Plus haut dans la hiérarchie, on retrouve les Premier Crus qui représentent 10% de la production. Un premier cru est un vin qui provient d’une (ou plusieurs) vigne classée premier cru. Il y a au total 562 vignes (aussi appelés climats) classées premier cru. Si le vin provient d’une seule vigne, le nom de cette vigne peut être reprise sur l’étiquette. Par exemple, Chablis Premier Cru « Montée de Tonnerre ». Cette dernière étant un vignoble classé premier cru, bien déterminé situé à Chablis. Les vignobles ne peuvent pas être mentionnés si le vin provient de 2 ou plus vignobles en premier cru. Ce sera alors, par exemple, un Pommard Premier Cru (sans plus).

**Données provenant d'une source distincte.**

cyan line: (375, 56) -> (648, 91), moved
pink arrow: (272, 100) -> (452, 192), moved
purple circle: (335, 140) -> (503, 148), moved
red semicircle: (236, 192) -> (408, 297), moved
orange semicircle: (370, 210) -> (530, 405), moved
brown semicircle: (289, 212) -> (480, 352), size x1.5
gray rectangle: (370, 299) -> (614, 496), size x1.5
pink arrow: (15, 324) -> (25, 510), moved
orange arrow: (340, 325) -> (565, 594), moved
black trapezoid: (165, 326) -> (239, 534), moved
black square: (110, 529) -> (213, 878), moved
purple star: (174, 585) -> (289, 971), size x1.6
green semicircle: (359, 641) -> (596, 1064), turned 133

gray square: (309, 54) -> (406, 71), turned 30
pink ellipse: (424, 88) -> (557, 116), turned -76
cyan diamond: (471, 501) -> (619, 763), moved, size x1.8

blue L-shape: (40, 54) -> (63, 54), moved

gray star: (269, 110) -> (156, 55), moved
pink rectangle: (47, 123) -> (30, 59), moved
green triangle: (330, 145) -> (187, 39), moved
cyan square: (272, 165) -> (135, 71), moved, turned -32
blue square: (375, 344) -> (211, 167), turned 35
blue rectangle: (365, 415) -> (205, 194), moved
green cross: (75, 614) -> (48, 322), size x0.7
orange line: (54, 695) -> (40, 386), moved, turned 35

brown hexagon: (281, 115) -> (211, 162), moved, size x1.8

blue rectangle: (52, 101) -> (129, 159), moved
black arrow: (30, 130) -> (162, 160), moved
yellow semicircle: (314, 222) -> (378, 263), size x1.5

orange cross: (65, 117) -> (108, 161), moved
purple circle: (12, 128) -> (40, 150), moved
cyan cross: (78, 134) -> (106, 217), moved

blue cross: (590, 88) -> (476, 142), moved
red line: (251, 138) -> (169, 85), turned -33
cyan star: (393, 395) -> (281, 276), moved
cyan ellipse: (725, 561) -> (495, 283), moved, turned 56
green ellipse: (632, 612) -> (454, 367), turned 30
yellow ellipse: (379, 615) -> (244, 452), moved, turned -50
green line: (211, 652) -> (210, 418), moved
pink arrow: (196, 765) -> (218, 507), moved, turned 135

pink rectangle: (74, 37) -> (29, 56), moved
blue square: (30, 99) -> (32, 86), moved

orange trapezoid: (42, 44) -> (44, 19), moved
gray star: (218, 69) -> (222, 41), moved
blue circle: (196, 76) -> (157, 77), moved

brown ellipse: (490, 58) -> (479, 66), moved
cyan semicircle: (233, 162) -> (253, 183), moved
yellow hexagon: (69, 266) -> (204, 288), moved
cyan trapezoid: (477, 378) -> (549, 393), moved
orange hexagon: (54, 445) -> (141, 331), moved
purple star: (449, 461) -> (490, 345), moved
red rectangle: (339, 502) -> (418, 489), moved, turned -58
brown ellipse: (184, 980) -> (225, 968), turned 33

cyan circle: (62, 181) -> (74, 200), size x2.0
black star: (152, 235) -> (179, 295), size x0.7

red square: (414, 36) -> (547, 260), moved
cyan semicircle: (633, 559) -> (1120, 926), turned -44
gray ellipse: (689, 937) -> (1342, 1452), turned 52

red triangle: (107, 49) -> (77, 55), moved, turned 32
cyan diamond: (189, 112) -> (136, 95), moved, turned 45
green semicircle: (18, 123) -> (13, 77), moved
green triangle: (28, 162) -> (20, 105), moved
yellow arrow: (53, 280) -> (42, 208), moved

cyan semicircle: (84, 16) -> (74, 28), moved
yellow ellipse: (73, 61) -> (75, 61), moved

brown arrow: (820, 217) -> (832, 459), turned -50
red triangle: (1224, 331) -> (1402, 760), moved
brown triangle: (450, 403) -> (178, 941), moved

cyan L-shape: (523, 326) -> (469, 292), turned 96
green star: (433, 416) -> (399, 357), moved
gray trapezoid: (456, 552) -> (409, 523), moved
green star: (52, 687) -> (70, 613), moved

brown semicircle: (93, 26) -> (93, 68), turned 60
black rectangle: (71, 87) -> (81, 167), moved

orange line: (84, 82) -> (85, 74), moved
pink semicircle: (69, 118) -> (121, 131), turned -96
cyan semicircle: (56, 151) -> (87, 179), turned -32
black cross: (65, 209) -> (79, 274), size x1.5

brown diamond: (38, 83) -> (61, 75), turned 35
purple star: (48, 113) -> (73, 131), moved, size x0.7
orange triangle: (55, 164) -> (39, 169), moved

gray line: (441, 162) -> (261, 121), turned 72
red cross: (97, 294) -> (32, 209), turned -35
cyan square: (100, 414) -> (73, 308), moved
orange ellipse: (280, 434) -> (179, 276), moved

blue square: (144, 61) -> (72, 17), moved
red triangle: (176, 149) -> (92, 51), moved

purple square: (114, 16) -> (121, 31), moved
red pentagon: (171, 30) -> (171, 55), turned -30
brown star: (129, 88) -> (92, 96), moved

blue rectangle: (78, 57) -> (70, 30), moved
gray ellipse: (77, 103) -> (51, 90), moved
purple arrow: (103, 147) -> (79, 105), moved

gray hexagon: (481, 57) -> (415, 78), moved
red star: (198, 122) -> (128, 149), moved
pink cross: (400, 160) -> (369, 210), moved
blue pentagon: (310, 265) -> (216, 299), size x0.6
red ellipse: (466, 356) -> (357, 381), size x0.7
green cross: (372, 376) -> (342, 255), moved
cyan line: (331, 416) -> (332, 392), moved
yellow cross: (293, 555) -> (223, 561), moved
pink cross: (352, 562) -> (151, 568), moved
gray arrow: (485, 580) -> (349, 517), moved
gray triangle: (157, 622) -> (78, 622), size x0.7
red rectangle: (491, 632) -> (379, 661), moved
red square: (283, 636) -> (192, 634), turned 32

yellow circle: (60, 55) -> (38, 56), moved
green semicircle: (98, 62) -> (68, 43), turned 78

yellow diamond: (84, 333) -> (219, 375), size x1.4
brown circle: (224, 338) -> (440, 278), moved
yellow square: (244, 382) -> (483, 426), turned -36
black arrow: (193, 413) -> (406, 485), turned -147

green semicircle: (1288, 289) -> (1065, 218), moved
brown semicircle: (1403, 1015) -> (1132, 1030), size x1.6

Les appellations grands crus AOC correspondent à 1,5 % de la production avec trente-trois « grand crus », en Côte-d’Or et à Chablis. La renommée des lieux-dits est telle que la référence à la commune devient inutile. Par exemple, on retrouve sur l’étiquette « Romanée Conti Grand Cru », sans faire référence au village de Vosne. À l’inverse, les communes ont souvent adjoint le nom d’un grand cru à leur nom afin d’accroitre la renommée du village. C’est pourquoi nombre de communes ont un nom double (Gevrey-Chambertin, Vosne-Romanée, Chassagne-Montrachet…).


LE RHÔNE?

Un vignoble rhodanien a été rajouté à la Bourgogne en 1930.
Néanmoins, et de plus en plus, le Beaujolais cultive sa propre identité. Tout d’abord pour des raisons administratives mais aussi par le caractère spécifique du Beaujolais. En effet, alors que le terroir bourguignon est argilo-calcaire, celui du Beaujolais est granitique, schisteux ou sableux. Le cépage est aussi différent pour les vins rouges: la Bourgogne connaît une forte dominante de pinot noir alors que le gamay règne en Beaujolais.